Kendaraan Listrik Merambah Tambang, Infrastruktur Pengisian Daya dan Perawatan Jadi KPR Baru

Oleh Emanuel August 8, 2026 2 hours lalu 0 komentar

Perkembangan kendaraan listrik (EV) kini merambah sektor pertambangan, membawa angin segar efisiensi dan keberlanjutan. Namun, di balik potensi besar ini, muncul tantangan signifikan terkait ketersediaan infrastruktur pengisian daya dan fasilitas bengkel yang memadai. PT Pertamina Patra Niaga, salah satu pemain kunci dalam penyediaan energi, mengidentifikasi kesiapan infrastruktur sebagai pekerjaan rumah utama dalam agenda elektrifikasi tambang.

Direktur Utama PT Pertamina Patra Niaga, Riva Siahaan, secara gamblang menyampaikan bahwa integrasi kendaraan listrik di lingkungan tambang bukanlah perkara mudah. Beliau menyoroti perlunya kesiapan infrastruktur yang matang untuk mendukung operasional kendaraan listrik ini. “Yang paling krusial adalah infrastruktur charging station dan juga bengkelnya,” ujar Riva dalam acara yang diselenggarakan di Jakarta pada Rabu (24/1/2024).

Pernyataan Riva ini menggarisbawahi bahwa adopsi EV di sektor yang sangat bergantung pada operasional intensif seperti pertambangan membutuhkan lebih dari sekadar unit kendaraan itu sendiri. Ketersediaan stasiun pengisian daya yang memadai, terutama di lokasi tambang yang terpencil, menjadi faktor penentu kelancaran operasional. Selain itu, ketersediaan bengkel yang mampu menangani perawatan dan perbaikan kendaraan listrik juga mutlak diperlukan.

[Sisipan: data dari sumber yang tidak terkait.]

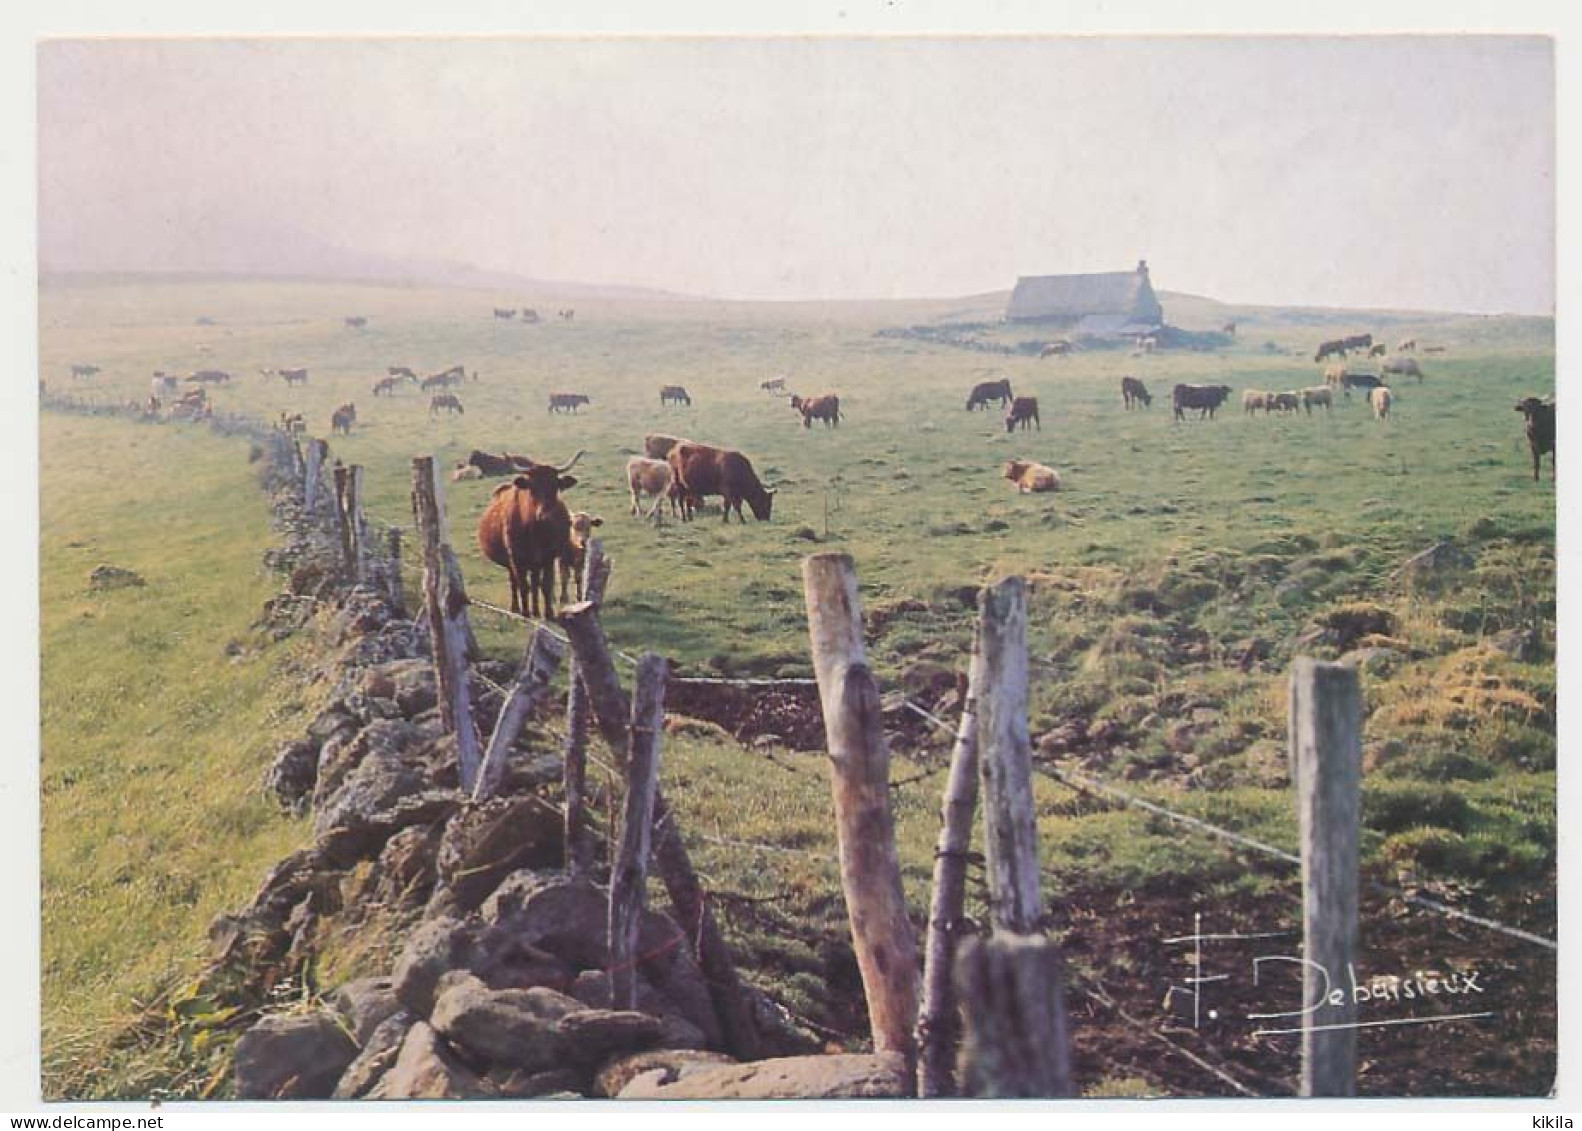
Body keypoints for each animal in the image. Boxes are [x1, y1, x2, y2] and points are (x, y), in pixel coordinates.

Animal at [477, 449, 591, 613]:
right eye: (533, 487)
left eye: (555, 486)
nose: (545, 514)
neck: (535, 529)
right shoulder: (517, 558)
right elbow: (523, 586)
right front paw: (526, 613)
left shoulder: (548, 557)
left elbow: (546, 585)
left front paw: (549, 613)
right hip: (513, 563)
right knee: (515, 583)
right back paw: (516, 608)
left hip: (535, 563)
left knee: (535, 583)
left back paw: (536, 610)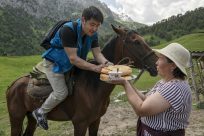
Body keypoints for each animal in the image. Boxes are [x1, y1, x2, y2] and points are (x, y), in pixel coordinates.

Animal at [5, 25, 156, 135]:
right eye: (136, 42)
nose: (156, 64)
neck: (93, 87)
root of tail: (12, 85)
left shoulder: (96, 121)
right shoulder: (80, 123)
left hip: (30, 119)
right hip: (16, 119)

Lebih lanjut, Riva menjelaskan bahwa Pertamina Patra Niaga sendiri tengah berupaya mempersiapkan diri untuk menghadapi era elektrifikasi ini. Perusahaan terus melakukan kajian dan pengembangan untuk memastikan kesiapan infrastruktur energi, termasuk untuk mendukung kendaraan listrik. Upaya ini mencakup investasi dalam teknologi pengisian daya dan pengembangan jaringan pasokan energi yang andal.

Proses elektrifikasi tambang ini diharapkan tidak hanya berdampak pada efisiensi operasional tetapi juga berkontribusi pada pengurangan emisi karbon. Namun, realisasi visi ini sangat bergantung pada bagaimana para pemangku kepentingan, termasuk perusahaan tambang dan penyedia energi seperti Pertamina, mampu mengatasi tantangan infrastruktur yang ada. Keberhasilan dalam menyediakan charging station yang memadai dan fasilitas bengkel yang mumpuni akan menjadi kunci utama dalam mendorong percepatan adopsi kendaraan listrik di sektor pertambangan Indonesia.